There is very fast line feed search, using proper x86_64 SSE assembly, checking by 16 bytes per loop iteration, in our SynCommons.pas:
function BufferLineLength(Text, TextEnd: PUTF8Char): PtrInt;
{$ifdef CPUX64}
{$ifdef FPC} nostackframe; assembler; asm {$else} asm .noframe {$endif}
{$ifdef MSWINDOWS} // Win64 ABI to System-V ABI
push rsi
push rdi
mov rdi, rcx
mov rsi, rdx
{$endif}mov r8, rsi
sub r8, rdi // rdi=Text, rsi=TextEnd, r8=TextLen
jz @fail
mov ecx, edi
movdqa xmm0, [rip + @for10]
movdqa xmm1, [rip + @for13]
and rdi, -16 // check first aligned 16 bytes
and ecx, 15 // lower 4 bits indicate misalignment
movdqa xmm2, [rdi]
movdqa xmm3, xmm2
pcmpeqb xmm2, xmm0
pcmpeqb xmm3, xmm1
por xmm3, xmm2
pmovmskb eax, xmm3
shr eax, cl // shift out unaligned bytes
test eax, eax
jz @main
bsf eax, eax
add rax, rcx
add rax, rdi
sub rax, rsi
jae @fail // don't exceed TextEnd
add rax, r8 // rax = TextFound - TextEnd + (TextEnd - Text) = offset
{$ifdef MSWINDOWS}
pop rdi
pop rsi
{$endif}ret
@main: add rdi, 16
sub rdi, rsi
jae @fail
jmp @by16
{$ifdef FPC} align 16 {$else} .align 16 {$endif}
@for10: dq $0a0a0a0a0a0a0a0a
dq $0a0a0a0a0a0a0a0a
@for13: dq $0d0d0d0d0d0d0d0d
dq $0d0d0d0d0d0d0d0d
@by16: movdqa xmm2, [rdi + rsi] // check 16 bytes per loop
movdqa xmm3, xmm2
pcmpeqb xmm2, xmm0
pcmpeqb xmm3, xmm1
por xmm3, xmm2
pmovmskb eax, xmm3
test eax, eax
jnz @found
add rdi, 16
jnc @by16
@fail: mov rax, r8 // returns TextLen if no CR/LF found
{$ifdef MSWINDOWS}
pop rdi
pop rsi
{$endif}ret
@found: bsf eax, eax
add rax, rdi
jc @fail
add rax, r8
{$ifdef MSWINDOWS}
pop rdi
pop rsi
{$endif}
end;
{$else} {$ifdef FPC}inline;{$endif}
var c: cardinal;
begin
result := 0;
dec(PtrInt(TextEnd),PtrInt(Text)); // compute TextLen
if TextEnd<>nil then
repeat
c := ord(Text[result]);
if c>13 then begin
inc(result);
if result>=PtrInt(PtrUInt(TextEnd)) then
break;
continue;
end;
if (c=10) or (c=13) then
break;
inc(result);
if result>=PtrInt(PtrUInt(TextEnd)) then
break;
until false;
end;
{$endif CPUX64}
It will be faster than any UTF-8 decoding for sure.

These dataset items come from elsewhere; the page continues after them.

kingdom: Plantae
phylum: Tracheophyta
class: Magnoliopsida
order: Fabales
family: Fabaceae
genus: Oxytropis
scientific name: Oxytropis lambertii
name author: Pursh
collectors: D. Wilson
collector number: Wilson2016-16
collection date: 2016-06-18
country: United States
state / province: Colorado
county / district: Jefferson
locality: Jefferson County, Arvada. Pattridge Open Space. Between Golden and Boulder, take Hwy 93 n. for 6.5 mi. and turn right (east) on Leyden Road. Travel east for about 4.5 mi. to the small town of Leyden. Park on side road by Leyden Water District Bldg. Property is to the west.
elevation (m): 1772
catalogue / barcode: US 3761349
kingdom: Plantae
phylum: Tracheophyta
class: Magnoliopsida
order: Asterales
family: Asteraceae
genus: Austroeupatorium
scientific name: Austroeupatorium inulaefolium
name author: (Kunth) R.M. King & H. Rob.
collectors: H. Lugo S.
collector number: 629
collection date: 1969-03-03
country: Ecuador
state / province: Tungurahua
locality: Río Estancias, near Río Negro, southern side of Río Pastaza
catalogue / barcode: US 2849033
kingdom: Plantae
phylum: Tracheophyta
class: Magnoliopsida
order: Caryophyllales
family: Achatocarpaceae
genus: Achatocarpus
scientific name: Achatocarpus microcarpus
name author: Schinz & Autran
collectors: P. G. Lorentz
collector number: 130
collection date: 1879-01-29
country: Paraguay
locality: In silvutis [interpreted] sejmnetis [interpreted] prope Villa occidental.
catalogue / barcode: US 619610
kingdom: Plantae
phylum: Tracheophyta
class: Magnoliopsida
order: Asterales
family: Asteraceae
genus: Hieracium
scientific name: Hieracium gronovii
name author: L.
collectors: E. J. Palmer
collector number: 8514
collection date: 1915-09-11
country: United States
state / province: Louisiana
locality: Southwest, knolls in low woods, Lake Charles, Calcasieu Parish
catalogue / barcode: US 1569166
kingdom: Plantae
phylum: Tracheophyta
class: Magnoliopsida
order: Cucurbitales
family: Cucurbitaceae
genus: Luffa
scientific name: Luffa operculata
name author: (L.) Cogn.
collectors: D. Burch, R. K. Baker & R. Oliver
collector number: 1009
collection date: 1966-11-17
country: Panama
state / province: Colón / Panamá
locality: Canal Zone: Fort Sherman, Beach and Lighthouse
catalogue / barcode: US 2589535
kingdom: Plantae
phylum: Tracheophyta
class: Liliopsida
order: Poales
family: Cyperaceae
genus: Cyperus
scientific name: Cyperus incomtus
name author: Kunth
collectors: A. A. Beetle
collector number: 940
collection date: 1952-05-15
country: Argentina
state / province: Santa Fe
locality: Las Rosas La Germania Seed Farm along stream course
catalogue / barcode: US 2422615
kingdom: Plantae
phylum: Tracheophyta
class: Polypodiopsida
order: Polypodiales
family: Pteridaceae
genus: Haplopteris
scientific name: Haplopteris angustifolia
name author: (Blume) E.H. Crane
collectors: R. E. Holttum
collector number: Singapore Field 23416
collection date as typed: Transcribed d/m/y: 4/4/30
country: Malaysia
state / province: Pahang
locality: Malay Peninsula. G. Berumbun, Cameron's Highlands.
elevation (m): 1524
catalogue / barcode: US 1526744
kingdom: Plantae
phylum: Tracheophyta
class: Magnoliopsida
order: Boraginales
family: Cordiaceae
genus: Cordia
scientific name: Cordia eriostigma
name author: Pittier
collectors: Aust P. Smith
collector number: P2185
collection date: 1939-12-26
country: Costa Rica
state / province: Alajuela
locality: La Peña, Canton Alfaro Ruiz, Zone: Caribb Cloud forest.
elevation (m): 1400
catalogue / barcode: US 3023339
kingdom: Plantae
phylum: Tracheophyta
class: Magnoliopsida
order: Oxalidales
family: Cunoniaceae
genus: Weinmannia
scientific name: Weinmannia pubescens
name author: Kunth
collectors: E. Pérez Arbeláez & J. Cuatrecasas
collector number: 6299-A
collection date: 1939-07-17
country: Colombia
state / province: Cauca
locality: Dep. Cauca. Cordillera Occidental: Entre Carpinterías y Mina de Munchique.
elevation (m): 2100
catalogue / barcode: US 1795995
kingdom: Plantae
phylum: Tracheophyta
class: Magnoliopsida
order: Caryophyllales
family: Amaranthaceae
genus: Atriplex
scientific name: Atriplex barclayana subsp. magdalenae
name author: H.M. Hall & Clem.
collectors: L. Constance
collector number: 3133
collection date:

I already hear some people say: "hey, this is premature optimization! the disk is the bottleneck!".
But in 2020, my 1TB SSD reads at more than 3GB/s - https://www.sabrent.com/rocket
This is real numbers on my laptop. So searching at GB/s speed does make sense.
We use similar techniques at https://www.livemon.com/features/log-management
With optimized compression, and distributed search, we reach TB/s brute force speed.